Le Pic de Lewis mange divers insectes, fruits et graines et se montre peu spécialisé à cet égard comparativement aux autres espèces de pics d’Amérique du Nord. Il se nourrit de façon opportuniste et modifie son régime selon les saisons afin de tirer parti des sources de nourriture abondantes localement, comme les insectes nouvellement éclos et les fruits cultivés (Bock, 1970). Coléoptères, fourmis, abeilles, guêpes, criquets, araignées et punaises sont les principaux insectes que mange le Pic de Lewis (Beal, 1911; Snow, 1941). Pendant la nidification ou après, les oiseaux se nourriront de fruits sauvages ou cultivés comme les cerises, les pommes et les pommettes, en particulier dans la vallée de l’Okanagan (Cannings et al., 1987).

Le Pic de Lewis a manifesté sa capacité de s’adapter à certains changements environnementaux. Comme cet oiseau n’a pas un régime alimentaire spécialisé, il a facilement tiré parti de l’abondante source saisonnière de nourriture que constituent les vergers et les noiseraies de Colombie‑Britannique (Siddle et Davidson, 1991). La présence d’établissements humains n’a pas empêché le Pic de Lewis de nicher dans une grande partie de son habitat des basses terres, notamment dans les zones riveraines et les parcs urbains, en autant qu’il y trouve suffisamment de gros arbres d’ombrage (Siddle et Davidson, 1991). En outre, les forêts récemment brûlées, par des feux naturels ou anthropiques, peuvent de fait constituer un habitat optimal pour le Pic de Lewis, bien que cet habitat ne demeure propice que temporairement (Cooper et al., 1998).

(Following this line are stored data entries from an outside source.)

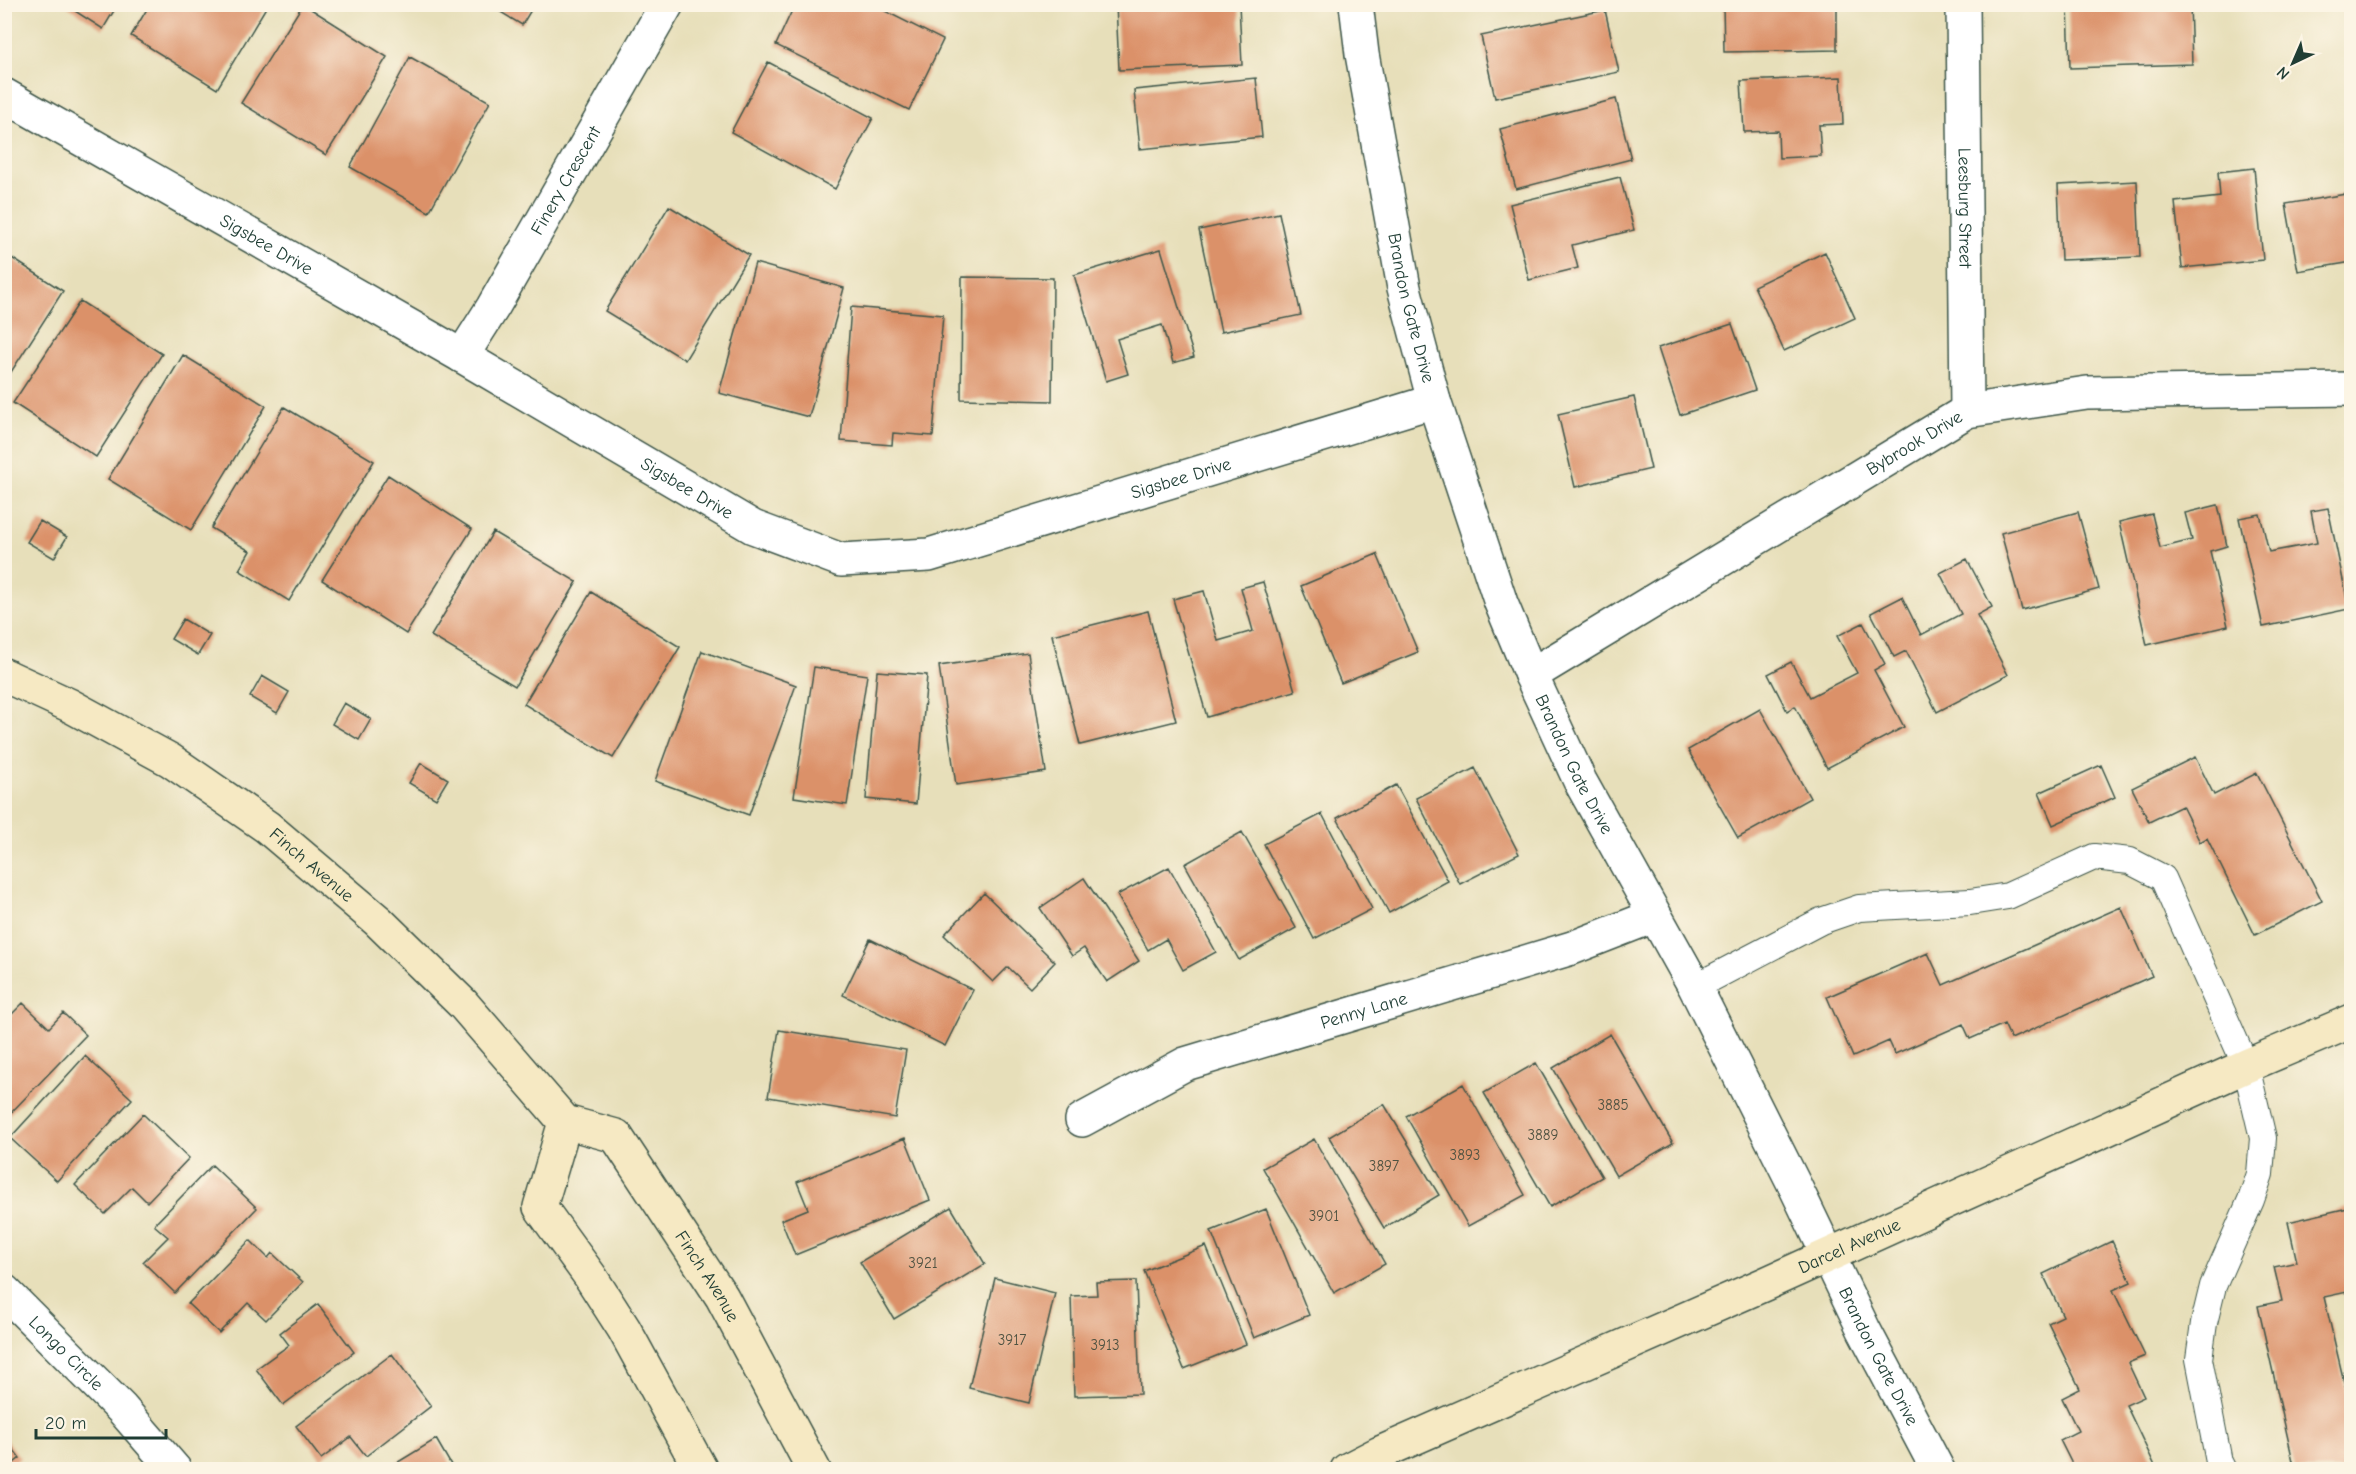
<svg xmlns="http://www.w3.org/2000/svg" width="2356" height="1474" viewBox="0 0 2356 1474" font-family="'Comic Neue',sans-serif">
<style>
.building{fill:#db9169}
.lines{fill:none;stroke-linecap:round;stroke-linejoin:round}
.lane-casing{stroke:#3d5548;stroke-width:28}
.street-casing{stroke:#3d5548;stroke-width:36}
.secondary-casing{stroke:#3d5548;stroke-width:36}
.lane{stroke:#fff;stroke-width:26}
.street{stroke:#fff;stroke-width:33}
.secondary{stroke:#f6e9c3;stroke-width:33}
.labels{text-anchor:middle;stroke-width:6;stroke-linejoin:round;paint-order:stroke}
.number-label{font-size:15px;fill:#4e5241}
.street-label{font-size:18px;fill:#1f3d34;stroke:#fcf5e5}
</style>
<rect width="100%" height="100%" fill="#fcf5e5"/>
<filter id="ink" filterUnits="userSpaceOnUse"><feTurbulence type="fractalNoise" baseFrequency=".0167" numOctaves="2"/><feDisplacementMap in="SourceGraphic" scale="12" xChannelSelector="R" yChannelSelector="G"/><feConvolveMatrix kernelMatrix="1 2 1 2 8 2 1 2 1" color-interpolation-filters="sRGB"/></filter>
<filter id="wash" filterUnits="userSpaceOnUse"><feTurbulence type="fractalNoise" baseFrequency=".008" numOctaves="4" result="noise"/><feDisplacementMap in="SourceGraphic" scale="24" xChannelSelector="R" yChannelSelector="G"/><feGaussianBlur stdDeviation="1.35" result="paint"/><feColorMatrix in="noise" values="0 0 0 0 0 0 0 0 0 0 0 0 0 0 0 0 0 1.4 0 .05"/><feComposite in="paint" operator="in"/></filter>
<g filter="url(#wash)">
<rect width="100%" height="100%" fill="#e7dfba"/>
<g id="blocks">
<path class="building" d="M64,4H118L103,29Z
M150,4H268L217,89L131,36Z
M303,4L387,57L326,155L241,103Z
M795,4H871L943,40L909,110L776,45Z
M1116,4H1239L1242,65L1119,70Z
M1723,4H1837V50L1724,52Z
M2068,4H2190L2192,64L2070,68Z
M489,5H534L522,25Z
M1605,10L1619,72L1495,98L1481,36Z
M410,57L490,102L429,212L350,167Z
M768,62L873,118L835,189L731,132Z
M1841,77L1843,124L1819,125L1821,156L1779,158L1778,131L1744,132L1741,81Z
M1256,78L1262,137L1140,149L1134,90Z
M1616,99L1631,159L1516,189L1500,129Z
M2254,168L2263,260L2182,268L2175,202L2220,197L2218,172Z
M1620,177L1634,230L1572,245L1578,268L1529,280L1510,204Z
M2137,181L2140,257L2061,260L2058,185Z
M2352,193V262L2298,271L2286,204Z
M669,206L749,255L685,360L605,311Z
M1279,213L1301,315L1221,332L1199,230Z
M1161,249L1194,357L1173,363L1162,325L1117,339L1128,374L1106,381L1074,275Z
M1825,252L1855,318L1784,351L1754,286Z
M4,253L63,291L4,383Z
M755,263L844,288L809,417L719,393Z
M962,277L1053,278L1052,401L961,399Z
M80,301L162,354L96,457L13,403Z
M851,307L943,315L933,436L893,433L892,445L841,441Z
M1732,324L1755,390L1680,415L1658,348Z
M183,355L266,406L191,530L108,479Z
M1634,397L1651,469L1575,487L1558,414Z
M284,407L374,461L289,601L239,570L250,551L211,528Z
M388,475L472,529L406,634L322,580Z
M2218,505L2227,546L2210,551L2228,626L2147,645L2119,522L2152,514L2160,548L2192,540L2185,513Z
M2328,508L2349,609L2263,627L2239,518L2260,514L2269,552L2317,543L2311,511Z
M2078,512L2099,589L2022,610L2001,533Z
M40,521L67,537L54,558L27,542Z
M493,532L577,582L515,686L431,636Z
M1377,554L1418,652L1341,683L1301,586Z
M1967,559L1992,607L1977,615L2008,675L1937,712L1906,651L1894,657L1871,613L1902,597L1921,635L1961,614L1940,573Z
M1263,582L1295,691L1207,717L1173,599L1204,591L1218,641L1253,631L1241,588Z
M591,592L680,647L613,758L524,704Z
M1148,611L1176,721L1080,745L1052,635Z
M183,619L210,635L198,655L171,639Z
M1863,623L1885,664L1874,670L1904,727L1827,768L1795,706L1787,711L1768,674L1791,662L1810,697L1857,673L1837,636Z
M702,651L796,685L749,815L655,781Z
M1028,653L1046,772L956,785L939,666Z
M814,667L867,675L847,805L794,797Z
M877,671L927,675L916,804L866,799Z
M262,676L289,692L277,713L250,697Z
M344,703L371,719L359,740L332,724Z
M1760,709L1810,798L1738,838L1688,750Z
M2195,757L2214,795L2257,773L2322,901L2255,935L2207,838L2200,842L2182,806L2149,822L2132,788Z
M421,763L448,779L436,799L409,783Z
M2101,765L2115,797L2053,825L2039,793Z
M1475,768L1519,854L1460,884L1416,798Z
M1396,785L1448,881L1389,913L1337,818Z
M1322,814L1372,909L1314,939L1264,844Z
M1242,832L1296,928L1239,960L1185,864Z
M1169,867L1216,952L1183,970L1166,939L1148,950L1117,895Z
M1084,878L1139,961L1107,982L1084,948L1072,956L1040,908Z
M984,893L1055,962L1030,988L1008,967L993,982L944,935Z
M2121,907L2152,976L2011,1039L2004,1024L1970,1039L1963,1024L1895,1054L1889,1041L1853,1057L1827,997L1928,953L1943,985Z
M870,939L973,990L945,1046L843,995Z
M23,1003L49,1028L63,1013L86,1035L4,1120V1022Z
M779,1030L906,1050L895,1118L768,1097Z
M1610,1034L1673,1143L1616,1176L1553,1068Z
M85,1056L132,1099L57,1181L10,1138Z
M1536,1063L1602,1177L1550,1207L1484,1093Z
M1463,1084L1525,1195L1468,1226L1406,1116Z
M1384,1104L1439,1195L1384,1228L1329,1137Z
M143,1114L189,1158L147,1202L132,1187L105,1214L75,1185Z
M905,1138L930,1200L795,1255L781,1220L808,1209L797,1182Z
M1314,1139L1385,1264L1334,1293L1263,1168Z
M212,1165L257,1208L175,1293L143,1262L168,1237L154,1225Z
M951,1207L985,1264L894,1319L860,1262Z
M2352,1207V1253L2347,1254L2352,1276V1291L2324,1297L2352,1416V1470H2295L2258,1306L2282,1301L2274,1267L2297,1262L2288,1222Z
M1266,1209L1309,1315L1254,1338L1211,1231Z
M250,1240L268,1258L272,1253L303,1282L266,1320L248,1303L219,1333L188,1304Z
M2112,1241L2131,1282L2113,1290L2145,1356L2128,1363L2144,1397L2126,1405L2157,1470H2075L2060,1440L2078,1431L2062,1398L2080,1389L2048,1323L2063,1316L2043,1274Z
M1206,1246L1246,1344L1184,1369L1144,1271Z
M995,1278L1055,1293L1029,1403L969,1388Z
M1136,1281L1140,1394L1074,1396L1071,1296L1097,1295L1096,1282Z
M318,1304L354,1352L283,1405L256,1369L289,1345L280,1333Z
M392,1354L431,1406L366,1456L351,1437L321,1459L296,1426Z
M4,1437L20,1458L5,1470H4Z
M436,1439L454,1470H385Z"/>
</g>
</g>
<g filter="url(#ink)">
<use href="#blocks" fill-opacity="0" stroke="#3d5548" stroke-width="1.5"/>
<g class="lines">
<defs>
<path id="lane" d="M1695,987L1821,921L1859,908L1970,902L2008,896L2094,857L2130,861L2163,878L2246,1066L2263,1138L2260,1174L2251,1200L2213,1286L2204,1323L2199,1359L2219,1462L2223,1470"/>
<g id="street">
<path id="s1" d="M1356,4L1362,54L1404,288L1434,401L1501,603L1531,675L1580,781L1695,987L1794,1184L1864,1330L1938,1470"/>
<path id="s2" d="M1963,4L1967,411"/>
<path id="s3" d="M4,95L462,356L753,527L841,560L929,555L1434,401"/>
<path id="s4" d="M462,356L493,307L667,4"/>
<path id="s5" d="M1531,675L1967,411L2087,393L2352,389"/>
<path id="s6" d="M1082,1120L1185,1064L1572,948L1654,916"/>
<path id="s7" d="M4,1291L122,1409L175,1470"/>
</g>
<g id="secondary">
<path id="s8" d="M4,675L69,705L170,760L267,827L378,921L463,1004L565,1122L616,1136L722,1297L814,1470"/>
<path d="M565,1122L540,1207L590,1276L624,1329L701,1470"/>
<path id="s9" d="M1347,1470L1380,1453L1765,1284L2246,1066L2352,1021"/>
</g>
</defs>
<use href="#lane" class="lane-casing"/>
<use href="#street" class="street-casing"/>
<use href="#secondary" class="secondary-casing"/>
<use href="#lane" class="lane"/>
<use href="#street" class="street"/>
<use href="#secondary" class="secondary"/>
</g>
</g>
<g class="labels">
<g class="number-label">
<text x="1613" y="1110">3885</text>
<text x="1543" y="1140">3889</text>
<text x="1465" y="1160">3893</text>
<text x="1384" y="1171">3897</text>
<text x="1324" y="1221">3901</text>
<text x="923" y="1268">3921</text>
<text x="1012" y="1345">3917</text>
<text x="1105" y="1350">3913</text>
</g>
<g class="street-label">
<text dy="6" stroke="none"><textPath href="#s4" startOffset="204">Finery Crescent</textPath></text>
<text dy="6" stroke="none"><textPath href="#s2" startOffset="204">Leesburg Street</textPath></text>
<text dy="6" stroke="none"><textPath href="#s3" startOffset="302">Sigsbee Drive</textPath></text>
<text dy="6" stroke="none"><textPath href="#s1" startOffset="309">Brandon Gate Drive</textPath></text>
<text dy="6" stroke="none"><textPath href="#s5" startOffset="448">Bybrook Drive</textPath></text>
<text dy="6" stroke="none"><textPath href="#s3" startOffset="1310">Sigsbee Drive</textPath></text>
<text dy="6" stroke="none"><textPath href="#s3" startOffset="788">Sigsbee Drive</textPath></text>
<text dy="6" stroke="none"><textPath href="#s1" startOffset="795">Brandon Gate Drive</textPath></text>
<text dy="6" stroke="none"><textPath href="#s8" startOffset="363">Finch Avenue</textPath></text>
<text dy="6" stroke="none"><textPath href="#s6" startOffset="304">Penny Lane</textPath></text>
<text dy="6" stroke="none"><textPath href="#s9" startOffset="550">Darcel Avenue</textPath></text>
<text dy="6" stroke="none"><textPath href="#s8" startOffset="945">Finch Avenue</textPath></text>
<text dy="6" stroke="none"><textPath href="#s7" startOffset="88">Longo Circle</textPath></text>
<text dy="6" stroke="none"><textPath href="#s1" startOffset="1461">Brandon Gate Drive</textPath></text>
</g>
</g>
<rect width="2356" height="1474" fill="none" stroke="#fcf5e5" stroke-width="24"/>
<g transform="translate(2293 63) rotate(224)" stroke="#fcf5e5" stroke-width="4.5" paint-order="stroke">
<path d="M0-4.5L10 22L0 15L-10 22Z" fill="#1f3d34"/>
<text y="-9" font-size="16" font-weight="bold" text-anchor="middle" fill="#1f3d34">N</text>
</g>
<path d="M36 1429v9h130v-9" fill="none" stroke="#1f3d34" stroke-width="3"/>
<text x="45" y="1429" font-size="18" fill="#1f3d34" stroke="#fcf5e5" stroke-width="4.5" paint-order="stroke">20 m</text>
</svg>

Il y a d’autres changements environnementaux auxquels l’espèce n’a pas réussi à s’adapter. Lorsque les forêts de pin ponderosa deviennent trop denses, ou lorsqu’on élimine les chicots dans les zones claires, ces habitats deviennent inutilisables pour le Pic de Lewis. Souvent, les couples nicheurs ont disparu dans les zones urbaines et suburbaines lorsqu’on y a enlevé les arbres matures offrant de nombreuses cavités naturelles (Cooper et al., 1998).